Equities and Dollar Mostly Firmer

May 21, 2019

Share prices in the Pacific Rim rose 1.2% in China, 0.8% in Indonesia, 0.6% in Taiwan, and 0.4% in Australia, but the Japanese Nikkei closed down 0.1%. stocks in Europe have so far risen today by 1.1% in Germany, 0.8% in the E.K. 0.7% in Italy, 0.6% in France, 0.5% in Switzerland, and 0.3% in Spain. U.S. futures are up, too.

The dollar rose 0.5% against the Australian dollar, 0.4% versus the kiwi, and 0.2% relative to the yen, euro, Swiss franc, and sterling. Alternatively, the dollar has edged 0.1% lower against the yuan and loonie.

The yields on ten-year U.S. treasuries, German bunds and British gilts firmed a basis point.

WTI oil rose 0.8% overnight, while Comex gold settled back 0.2%.

Only low-tier data have been reported.

GDP in Singapore recorded an on-year rise of 1.2% in the first quarter, down from 1.9% in the final quarter of 2018, 4.7% in the first quarter of last year and in fact the smallest growth in 13 quarters.

On-year GDP growth in Thailand likewise slowed to a 17-quarter low of 2.8% in the first quarter from 3.6% in 4Q18 and 5.0% in 1Q18.

The Greek current account in March recorded its largest deficit in 3 months. The gap was about 30% bigger than a year earlier. Spain’s trade deficit last quarter totaled EUR 9.46 billion, 36% wider than a year earlier.

The Confederation of British industries’ monthly industrial trends index dropped five index points to a reading of minus 10 in May, lowest since October 2016, shortly after the Brexit referendum that year. the index six  months ago had printed at +10. Proponents of leaving the EU without a deal in place seem to be strengthening their position.

South Korean PPI inflation accelerated to a 4-month high in April but remained very low at 0.6%.

Consumer confidence in the Netherlands was unchanged in May from April’s two-month low of -3. Consumer sentiment in Denmark improved to an 8-month high of 5.9 in May, but Turkish consumer confidence dropped 8.2 points to a record low of 55.3 this month.

The OECD semi-annual Outlook projects global growth of 3.2% this year, a downward revision, and 3.4% in 2020. Individual country growth forecasts for the current year are 2.8% in the United States, 1.2% in Euroland, 0.7% in Japan, 6.2% in China and 7.2% in India.

Central bank watchers are combing through minutes of the Reserve Bank of Australia’s policy review of May 7 and various comments by Fed, RBA. and Bank of England officials.

  • RBA minutes note persistently subdued inflation in major industrial economies along with their accommodative polices.
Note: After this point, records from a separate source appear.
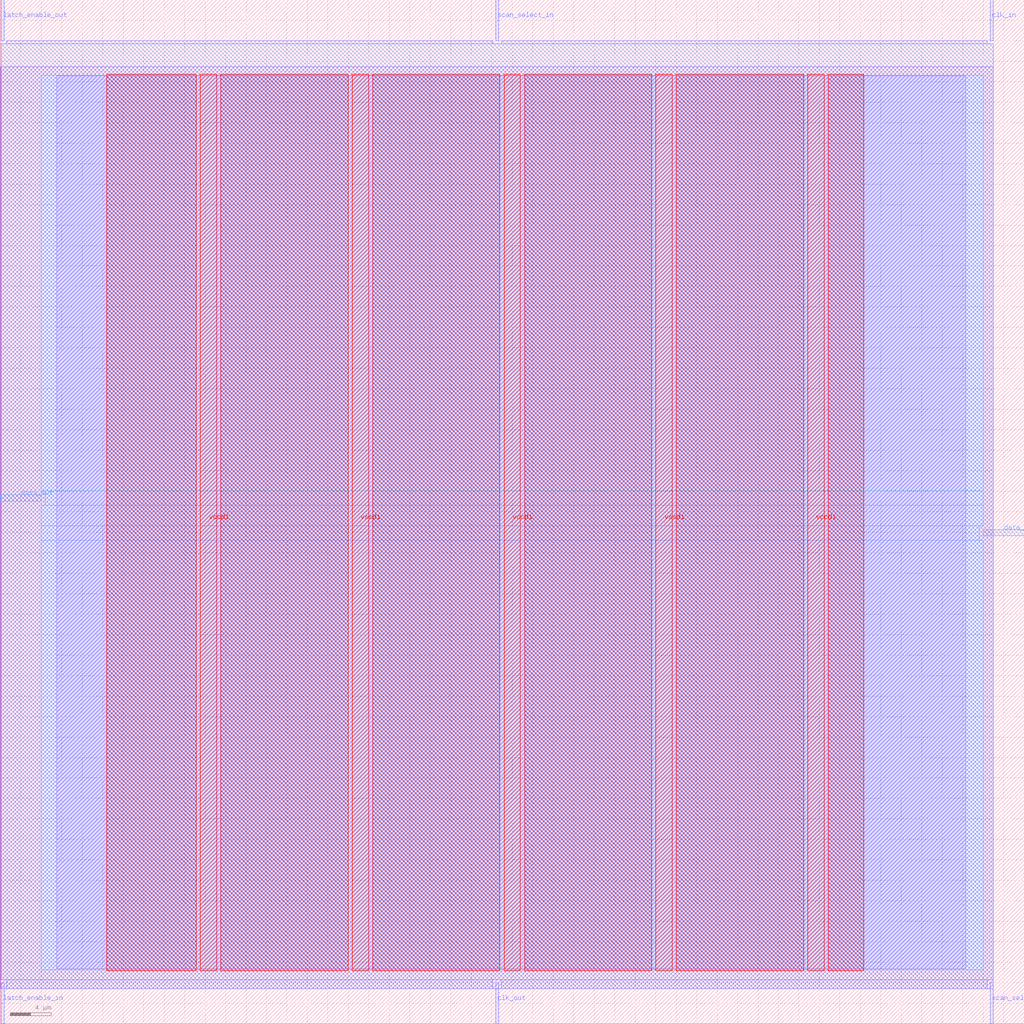
<source format=lef>
VERSION 5.7 ;
  NOWIREEXTENSIONATPIN ON ;
  DIVIDERCHAR "/" ;
  BUSBITCHARS "[]" ;
MACRO scan_wrapper_341263346544149074
  CLASS BLOCK ;
  FOREIGN scan_wrapper_341263346544149074 ;
  ORIGIN 0.000 0.000 ;
  SIZE 100.000 BY 100.000 ;
  PIN clk_in
    DIRECTION INPUT ;
    USE SIGNAL ;
    PORT
      LAYER met2 ;
        RECT 96.690 96.000 96.970 100.000 ;
    END
  END clk_in
  PIN clk_out
    DIRECTION OUTPUT TRISTATE ;
    USE SIGNAL ;
    PORT
      LAYER met2 ;
        RECT 48.390 0.000 48.670 4.000 ;
    END
  END clk_out
  PIN data_in
    DIRECTION INPUT ;
    USE SIGNAL ;
    PORT
      LAYER met3 ;
        RECT 96.000 47.640 100.000 48.240 ;
    END
  END data_in
  PIN data_out
    DIRECTION OUTPUT TRISTATE ;
    USE SIGNAL ;
    PORT
      LAYER met3 ;
        RECT 0.000 51.040 4.000 51.640 ;
    END
  END data_out
  PIN latch_enable_in
    DIRECTION INPUT ;
    USE SIGNAL ;
    PORT
      LAYER met2 ;
        RECT 0.090 0.000 0.370 4.000 ;
    END
  END latch_enable_in
  PIN latch_enable_out
    DIRECTION OUTPUT TRISTATE ;
    USE SIGNAL ;
    PORT
      LAYER met2 ;
        RECT 0.090 96.000 0.370 100.000 ;
    END
  END latch_enable_out
  PIN scan_select_in
    DIRECTION INPUT ;
    USE SIGNAL ;
    PORT
      LAYER met2 ;
        RECT 48.390 96.000 48.670 100.000 ;
    END
  END scan_select_in
  PIN scan_select_out
    DIRECTION OUTPUT TRISTATE ;
    USE SIGNAL ;
    PORT
      LAYER met2 ;
        RECT 96.690 0.000 96.970 4.000 ;
    END
  END scan_select_out
  PIN vccd1
    DIRECTION INPUT ;
    USE POWER ;
    PORT
      LAYER met4 ;
        RECT 19.550 5.200 21.150 92.720 ;
    END
    PORT
      LAYER met4 ;
        RECT 49.200 5.200 50.800 92.720 ;
    END
    PORT
      LAYER met4 ;
        RECT 78.855 5.200 80.455 92.720 ;
    END
  END vccd1
  PIN vssd1
    DIRECTION INPUT ;
    USE GROUND ;
    PORT
      LAYER met4 ;
        RECT 34.370 5.200 35.970 92.720 ;
    END
    PORT
      LAYER met4 ;
        RECT 64.025 5.200 65.625 92.720 ;
    END
  END vssd1
  OBS
      LAYER li1 ;
        RECT 5.520 5.355 94.300 92.565 ;
      LAYER met1 ;
        RECT 0.070 3.440 96.990 93.460 ;
      LAYER met2 ;
        RECT 0.650 95.720 48.110 96.000 ;
        RECT 48.950 95.720 96.410 96.000 ;
        RECT 0.100 4.280 96.960 95.720 ;
        RECT 0.650 3.410 48.110 4.280 ;
        RECT 48.950 3.410 96.410 4.280 ;
      LAYER met3 ;
        RECT 4.000 52.040 96.000 92.645 ;
        RECT 4.400 50.640 96.000 52.040 ;
        RECT 4.000 48.640 96.000 50.640 ;
        RECT 4.000 47.240 95.600 48.640 ;
        RECT 4.000 5.275 96.000 47.240 ;
      LAYER met4 ;
        RECT 10.415 5.200 19.150 92.720 ;
        RECT 21.550 5.200 33.970 92.720 ;
        RECT 36.370 5.200 48.800 92.720 ;
        RECT 51.200 5.200 63.625 92.720 ;
        RECT 66.025 5.200 78.455 92.720 ;
        RECT 80.855 5.200 84.345 92.720 ;
  END
END scan_wrapper_341263346544149074
END LIBRARY


</source>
The minutes are more dovish than those from previous policy reviews, and comments by RBA Governor Lowe hint that the OCR might need to be cut next month.
  • Fed Chairman Powell asserted that rising U.S. business debt doesn’t pose that kind of systemic threat that unsustainable subprime mortgage debt did.
  • Fed Vice-Chair Clarida asserted that the overall health of the U.S. economy allows Fed policy to be data dependent, and Philly Fed President expressed opposition to a strictly rules-based monetary policy.
  • Bank of England MPC member Broadbent is concerned about the weakness of British business investment, and such could get worse under a hard Brexit.

Still ahead: U.S. existing home sales data and euro area consumer confidence will be reported later today. EU Parliamentary elections will be held between May 23rd and 26th.